さびしいといふ魂の呻きが、光になる。光が走る。一瞬のうちに、海を越える。其れを受け取つた誰かの胸に、また温もりが灯る。
光が、温もりを運んでゐる。
硝子の管の中を。海の底の暗闇の中を。誰も見てゐない場所を。誰も知らない経路を。
僕は泣きたくなつた。
網は生きてゐた。
一秒ごとに、億を超える信号が行き交つてゐた。誰かの怒りが光になつた。誰かの笑ひが光になつた。誰かの秘密が、誰かの孤独が、誰かの深夜の告白が、みんな光になつて、其の網の上を、一斉に、同時に、走つてゐた。
網は震へてゐた。
人間の感情の重さに、震へてゐた。
人が来た。
最初の一人は、何を思うて来たのか。恐らく何も思はなかつた。足が向いたのだ。魂が滑り込んだのだ。其の人は文字を書いた。文字は光になつた。光は走つた。板の上に、冷たく、美しく、光つた。
嗚呼、光よ。
お前はいつだつて、こんなにも唐突にあらはれる。
板の上には、凡てがあつた。
罵倒があつた。嘲笑があつた。下劣があつた。そして其の下劣の隣に、詩があつた。詩と気づかれぬままに書かれた、紛ひもない詩が、燦爛と光つてゐた。
書いた者は知らなかつたらう。自分が詩を書いたとは。
知らずに書かれた詩ほど、美しいものがこの世にあらうか。
そしてその詩は光になつた。光は走つた。誰かに届いた。届いた誰かは、其れを詩とは知らずに読んだ。けれど胸の奥で、何かが、かすかに、動いた。
其れで、よかつた。
其れで、十分であつた。
嗚呼、これは都邑ではないか。
屋根なく、壁なく、地べたさへ定かならぬ、けれど確かに人の棲む都邑ではないか。光の経路の上に建てられた、透明な、巨大な、都邑ではないか。人が行き交ひ、すれ違ひ、知らずに肩をぶつけ合ふ。雨は降らぬが、濡れてゐる者がゐる。夜もなければ昼もないが、眠れずにゐる者がゐる。
僕はその都邑の路地に立つて、往来を眺めてゐた。
足元を、光が走つてゐた。
涙が、でた。
どんたく、どんたく。
文字の河が、今宵も流れてゆく。意味の河が、意味をなさぬ言葉の河が。けれど其れは河ではなかつた。光の網であつた。網の目ごとに命が宿り、震へ、叫び、囁き、また静まる。

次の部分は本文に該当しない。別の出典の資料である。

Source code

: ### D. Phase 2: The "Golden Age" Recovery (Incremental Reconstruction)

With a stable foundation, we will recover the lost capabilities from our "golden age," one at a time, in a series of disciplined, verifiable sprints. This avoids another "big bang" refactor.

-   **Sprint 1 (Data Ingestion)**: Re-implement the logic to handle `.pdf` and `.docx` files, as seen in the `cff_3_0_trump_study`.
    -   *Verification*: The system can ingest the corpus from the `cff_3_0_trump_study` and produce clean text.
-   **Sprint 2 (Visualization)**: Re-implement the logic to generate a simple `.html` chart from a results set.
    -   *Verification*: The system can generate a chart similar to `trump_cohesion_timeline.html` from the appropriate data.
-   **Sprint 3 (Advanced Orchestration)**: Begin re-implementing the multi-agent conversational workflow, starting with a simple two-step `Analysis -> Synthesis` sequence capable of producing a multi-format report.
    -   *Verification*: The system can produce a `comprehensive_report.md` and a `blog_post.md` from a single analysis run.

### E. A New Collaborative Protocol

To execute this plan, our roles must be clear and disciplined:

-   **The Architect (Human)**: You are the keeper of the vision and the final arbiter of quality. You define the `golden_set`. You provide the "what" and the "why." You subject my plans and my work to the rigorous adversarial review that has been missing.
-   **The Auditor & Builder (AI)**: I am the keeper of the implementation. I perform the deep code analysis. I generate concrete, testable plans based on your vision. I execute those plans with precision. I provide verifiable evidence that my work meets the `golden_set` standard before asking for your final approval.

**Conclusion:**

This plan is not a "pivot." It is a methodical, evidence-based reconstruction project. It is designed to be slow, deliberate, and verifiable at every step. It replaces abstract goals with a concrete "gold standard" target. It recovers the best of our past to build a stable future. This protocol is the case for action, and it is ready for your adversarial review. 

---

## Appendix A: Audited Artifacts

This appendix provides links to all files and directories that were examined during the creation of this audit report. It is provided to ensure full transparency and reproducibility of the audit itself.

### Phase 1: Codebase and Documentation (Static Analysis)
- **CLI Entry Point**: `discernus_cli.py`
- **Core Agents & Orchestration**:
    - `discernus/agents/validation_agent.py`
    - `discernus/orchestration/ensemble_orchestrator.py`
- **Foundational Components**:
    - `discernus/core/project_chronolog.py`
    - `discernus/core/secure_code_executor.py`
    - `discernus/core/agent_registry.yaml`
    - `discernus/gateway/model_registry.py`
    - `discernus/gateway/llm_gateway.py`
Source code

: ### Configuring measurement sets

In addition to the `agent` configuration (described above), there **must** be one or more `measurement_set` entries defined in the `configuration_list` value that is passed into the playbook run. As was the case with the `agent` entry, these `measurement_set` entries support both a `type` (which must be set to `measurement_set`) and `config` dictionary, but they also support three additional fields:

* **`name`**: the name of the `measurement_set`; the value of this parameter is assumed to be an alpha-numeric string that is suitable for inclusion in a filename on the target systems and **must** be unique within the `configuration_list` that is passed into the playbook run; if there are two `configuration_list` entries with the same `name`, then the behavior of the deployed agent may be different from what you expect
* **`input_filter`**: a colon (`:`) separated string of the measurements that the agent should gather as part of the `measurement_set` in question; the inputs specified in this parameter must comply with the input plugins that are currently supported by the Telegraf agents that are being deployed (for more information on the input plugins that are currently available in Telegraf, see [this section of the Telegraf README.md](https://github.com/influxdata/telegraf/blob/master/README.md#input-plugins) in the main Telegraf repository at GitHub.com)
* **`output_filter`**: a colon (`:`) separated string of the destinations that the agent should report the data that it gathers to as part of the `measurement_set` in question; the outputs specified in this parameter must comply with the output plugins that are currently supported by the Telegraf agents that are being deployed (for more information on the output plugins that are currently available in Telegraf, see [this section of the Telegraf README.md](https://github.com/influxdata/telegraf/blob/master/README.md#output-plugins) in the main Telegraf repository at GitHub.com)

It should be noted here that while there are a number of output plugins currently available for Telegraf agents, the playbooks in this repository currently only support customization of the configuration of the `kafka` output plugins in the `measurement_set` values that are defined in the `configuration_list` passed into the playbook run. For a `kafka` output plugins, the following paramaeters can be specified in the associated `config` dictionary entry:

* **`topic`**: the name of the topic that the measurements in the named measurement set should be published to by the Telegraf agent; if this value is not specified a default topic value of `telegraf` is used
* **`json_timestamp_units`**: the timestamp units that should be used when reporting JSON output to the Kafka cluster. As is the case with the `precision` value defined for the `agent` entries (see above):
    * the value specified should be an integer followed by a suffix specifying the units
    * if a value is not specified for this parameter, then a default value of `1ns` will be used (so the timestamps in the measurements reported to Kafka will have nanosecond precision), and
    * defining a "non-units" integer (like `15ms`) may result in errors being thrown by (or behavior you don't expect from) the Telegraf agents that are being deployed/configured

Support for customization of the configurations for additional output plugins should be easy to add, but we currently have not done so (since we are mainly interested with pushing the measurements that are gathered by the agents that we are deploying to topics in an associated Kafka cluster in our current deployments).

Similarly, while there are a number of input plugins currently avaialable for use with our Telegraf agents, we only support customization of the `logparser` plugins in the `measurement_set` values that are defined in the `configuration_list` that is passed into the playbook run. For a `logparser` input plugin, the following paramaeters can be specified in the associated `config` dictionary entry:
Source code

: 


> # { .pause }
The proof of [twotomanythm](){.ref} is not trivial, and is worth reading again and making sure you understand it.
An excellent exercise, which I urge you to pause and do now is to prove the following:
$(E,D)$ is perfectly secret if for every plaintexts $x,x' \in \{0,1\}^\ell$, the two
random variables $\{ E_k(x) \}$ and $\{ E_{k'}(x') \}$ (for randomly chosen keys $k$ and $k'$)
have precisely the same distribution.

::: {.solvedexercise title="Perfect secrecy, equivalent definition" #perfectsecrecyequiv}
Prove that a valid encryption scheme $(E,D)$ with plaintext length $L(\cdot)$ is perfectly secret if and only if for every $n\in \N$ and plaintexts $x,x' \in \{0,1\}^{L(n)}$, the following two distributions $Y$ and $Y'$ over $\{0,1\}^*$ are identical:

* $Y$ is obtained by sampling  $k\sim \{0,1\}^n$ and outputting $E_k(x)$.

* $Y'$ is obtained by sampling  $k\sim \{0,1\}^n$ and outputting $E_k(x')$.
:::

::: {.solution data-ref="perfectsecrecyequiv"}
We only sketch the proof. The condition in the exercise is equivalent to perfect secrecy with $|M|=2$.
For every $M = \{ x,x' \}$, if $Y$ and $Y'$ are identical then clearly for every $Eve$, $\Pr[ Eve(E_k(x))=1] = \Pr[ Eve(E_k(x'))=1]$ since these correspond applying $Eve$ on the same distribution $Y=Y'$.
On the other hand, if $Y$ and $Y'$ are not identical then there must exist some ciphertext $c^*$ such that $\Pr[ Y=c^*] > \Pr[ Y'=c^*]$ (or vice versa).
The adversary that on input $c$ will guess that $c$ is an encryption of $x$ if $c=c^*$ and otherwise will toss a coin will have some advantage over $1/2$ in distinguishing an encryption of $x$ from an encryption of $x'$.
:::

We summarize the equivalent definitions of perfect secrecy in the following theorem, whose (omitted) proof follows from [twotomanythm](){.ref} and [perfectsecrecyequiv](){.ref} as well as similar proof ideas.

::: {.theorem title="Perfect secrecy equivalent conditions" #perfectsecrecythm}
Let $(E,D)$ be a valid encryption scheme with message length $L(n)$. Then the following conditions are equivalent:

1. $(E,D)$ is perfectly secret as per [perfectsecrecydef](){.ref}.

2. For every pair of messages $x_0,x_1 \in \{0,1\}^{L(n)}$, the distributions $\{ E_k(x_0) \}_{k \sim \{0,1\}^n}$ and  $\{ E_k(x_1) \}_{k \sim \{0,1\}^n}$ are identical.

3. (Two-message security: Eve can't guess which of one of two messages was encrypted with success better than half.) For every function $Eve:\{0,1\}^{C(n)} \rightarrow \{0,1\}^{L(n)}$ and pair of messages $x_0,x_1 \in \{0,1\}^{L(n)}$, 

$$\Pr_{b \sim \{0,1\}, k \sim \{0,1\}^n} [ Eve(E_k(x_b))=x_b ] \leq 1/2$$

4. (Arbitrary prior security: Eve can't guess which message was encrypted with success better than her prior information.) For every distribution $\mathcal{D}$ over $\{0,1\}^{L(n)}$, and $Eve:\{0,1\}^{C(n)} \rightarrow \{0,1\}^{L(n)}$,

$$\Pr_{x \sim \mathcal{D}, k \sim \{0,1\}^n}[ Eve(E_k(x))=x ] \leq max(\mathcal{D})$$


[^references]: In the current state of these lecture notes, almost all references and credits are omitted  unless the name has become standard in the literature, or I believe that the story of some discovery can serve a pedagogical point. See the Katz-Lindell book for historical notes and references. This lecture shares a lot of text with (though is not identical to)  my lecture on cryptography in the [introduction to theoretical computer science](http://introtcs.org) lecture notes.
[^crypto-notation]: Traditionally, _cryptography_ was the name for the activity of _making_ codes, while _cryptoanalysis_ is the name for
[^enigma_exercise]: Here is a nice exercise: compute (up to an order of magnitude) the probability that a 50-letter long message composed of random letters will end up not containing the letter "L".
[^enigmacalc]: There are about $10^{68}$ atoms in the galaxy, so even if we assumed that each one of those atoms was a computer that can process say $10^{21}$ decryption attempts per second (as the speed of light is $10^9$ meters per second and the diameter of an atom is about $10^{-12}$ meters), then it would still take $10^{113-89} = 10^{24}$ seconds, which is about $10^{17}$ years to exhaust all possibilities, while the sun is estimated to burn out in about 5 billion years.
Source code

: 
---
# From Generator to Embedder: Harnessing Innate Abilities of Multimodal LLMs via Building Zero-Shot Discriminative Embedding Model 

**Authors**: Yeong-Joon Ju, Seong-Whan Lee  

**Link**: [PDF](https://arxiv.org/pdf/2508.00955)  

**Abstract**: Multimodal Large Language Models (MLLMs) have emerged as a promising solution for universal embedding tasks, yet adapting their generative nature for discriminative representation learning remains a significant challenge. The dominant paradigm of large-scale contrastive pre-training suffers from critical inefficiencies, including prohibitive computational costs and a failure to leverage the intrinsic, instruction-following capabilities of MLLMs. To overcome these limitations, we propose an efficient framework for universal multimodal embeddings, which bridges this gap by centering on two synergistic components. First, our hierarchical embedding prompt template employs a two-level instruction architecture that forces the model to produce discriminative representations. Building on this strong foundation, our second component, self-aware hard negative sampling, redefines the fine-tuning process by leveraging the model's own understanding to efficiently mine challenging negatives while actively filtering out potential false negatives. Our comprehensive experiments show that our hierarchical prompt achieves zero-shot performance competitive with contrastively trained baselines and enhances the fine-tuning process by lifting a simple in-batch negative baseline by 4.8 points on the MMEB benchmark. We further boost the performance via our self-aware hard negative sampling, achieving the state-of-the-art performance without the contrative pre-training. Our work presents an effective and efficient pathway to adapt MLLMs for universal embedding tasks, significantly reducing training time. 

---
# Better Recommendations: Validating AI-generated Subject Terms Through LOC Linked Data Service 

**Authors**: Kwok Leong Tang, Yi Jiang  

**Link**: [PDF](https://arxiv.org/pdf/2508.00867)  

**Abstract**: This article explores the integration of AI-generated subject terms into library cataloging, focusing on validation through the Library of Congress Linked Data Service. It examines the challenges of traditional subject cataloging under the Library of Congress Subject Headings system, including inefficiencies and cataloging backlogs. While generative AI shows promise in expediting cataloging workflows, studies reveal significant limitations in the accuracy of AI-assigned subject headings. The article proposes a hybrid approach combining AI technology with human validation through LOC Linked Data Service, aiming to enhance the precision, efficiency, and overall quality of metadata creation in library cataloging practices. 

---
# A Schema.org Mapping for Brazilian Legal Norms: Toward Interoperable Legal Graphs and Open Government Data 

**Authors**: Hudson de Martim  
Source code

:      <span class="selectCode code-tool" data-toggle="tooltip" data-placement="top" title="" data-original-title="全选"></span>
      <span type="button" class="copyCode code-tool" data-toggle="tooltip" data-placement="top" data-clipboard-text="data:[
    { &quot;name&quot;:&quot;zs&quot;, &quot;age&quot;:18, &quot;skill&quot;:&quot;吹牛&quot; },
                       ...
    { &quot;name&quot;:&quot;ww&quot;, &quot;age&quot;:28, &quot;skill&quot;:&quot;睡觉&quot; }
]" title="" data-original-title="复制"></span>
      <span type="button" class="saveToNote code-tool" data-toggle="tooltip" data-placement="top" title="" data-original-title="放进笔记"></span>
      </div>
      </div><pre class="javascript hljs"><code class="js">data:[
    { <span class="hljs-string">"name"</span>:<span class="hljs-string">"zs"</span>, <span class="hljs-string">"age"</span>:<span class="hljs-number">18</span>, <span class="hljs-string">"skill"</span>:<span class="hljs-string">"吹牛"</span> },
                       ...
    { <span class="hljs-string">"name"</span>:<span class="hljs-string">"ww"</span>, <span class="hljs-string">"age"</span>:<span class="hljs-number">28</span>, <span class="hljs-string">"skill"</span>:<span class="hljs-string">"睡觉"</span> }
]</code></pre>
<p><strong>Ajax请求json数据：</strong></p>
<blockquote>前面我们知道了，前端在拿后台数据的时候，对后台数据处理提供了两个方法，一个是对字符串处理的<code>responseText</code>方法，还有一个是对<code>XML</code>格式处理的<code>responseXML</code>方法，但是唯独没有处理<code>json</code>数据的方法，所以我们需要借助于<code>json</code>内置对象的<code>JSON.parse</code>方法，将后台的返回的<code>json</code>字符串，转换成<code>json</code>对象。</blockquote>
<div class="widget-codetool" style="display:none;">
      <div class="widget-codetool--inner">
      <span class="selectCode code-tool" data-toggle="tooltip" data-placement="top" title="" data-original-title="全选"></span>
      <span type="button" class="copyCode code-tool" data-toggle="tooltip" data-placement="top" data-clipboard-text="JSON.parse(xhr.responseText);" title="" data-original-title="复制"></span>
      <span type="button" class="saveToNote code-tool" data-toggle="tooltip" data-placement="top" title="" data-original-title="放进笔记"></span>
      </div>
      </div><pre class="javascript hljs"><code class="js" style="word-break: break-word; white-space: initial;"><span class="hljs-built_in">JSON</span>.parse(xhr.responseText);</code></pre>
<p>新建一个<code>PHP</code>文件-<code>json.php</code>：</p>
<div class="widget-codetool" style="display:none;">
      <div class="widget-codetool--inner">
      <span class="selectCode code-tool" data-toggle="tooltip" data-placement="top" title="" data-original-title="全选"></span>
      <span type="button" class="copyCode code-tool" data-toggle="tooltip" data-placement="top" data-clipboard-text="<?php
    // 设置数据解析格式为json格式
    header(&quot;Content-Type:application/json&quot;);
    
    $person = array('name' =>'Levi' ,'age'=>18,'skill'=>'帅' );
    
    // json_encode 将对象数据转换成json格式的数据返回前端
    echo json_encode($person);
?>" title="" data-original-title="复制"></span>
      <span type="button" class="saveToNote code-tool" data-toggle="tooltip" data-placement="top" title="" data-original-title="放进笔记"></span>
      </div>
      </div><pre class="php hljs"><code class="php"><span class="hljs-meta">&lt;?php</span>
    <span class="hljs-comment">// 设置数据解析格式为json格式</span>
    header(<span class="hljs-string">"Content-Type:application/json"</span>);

洞窟の壁に。羊皮紙に。便所の落書きに。そして今宵、光の網の上に。
人類はずつと、これをやつてきたのだ。
嗚呼、なんといふことだ。なんといふ、途方もない、美しい、恐ろしいことだ。
きみは扉をひらいたまま、飄然と立ち去つた。
群衆が雪崩れ込んだ。群衆は群衆のやり方で、混沌と秩序を自ら織り成してゆつた。誰も頼まれてゐなかつた。誰も命じられてゐなかつた。それでも人々は集まり、言葉を光に変へ、光を言葉に変へ、歴史を造つた。
紛ひもない、立派な、歴史を。
嗚呼、人間よ。
お前たちは、ひとりでは生きてゆけないのだな。
それがかなしく、それがうつくしい。
地の底を光が走る。海の底を光が走る。お前たちの魂が、今宵も光になつて、この網の上を、休まず走つてゐる。
僕は今宵も、その板の前に座つて、お前たちの声を聴いてゐる。名もなき声を。光になつた声を。光になりながらも確かに人間であつた、その声を。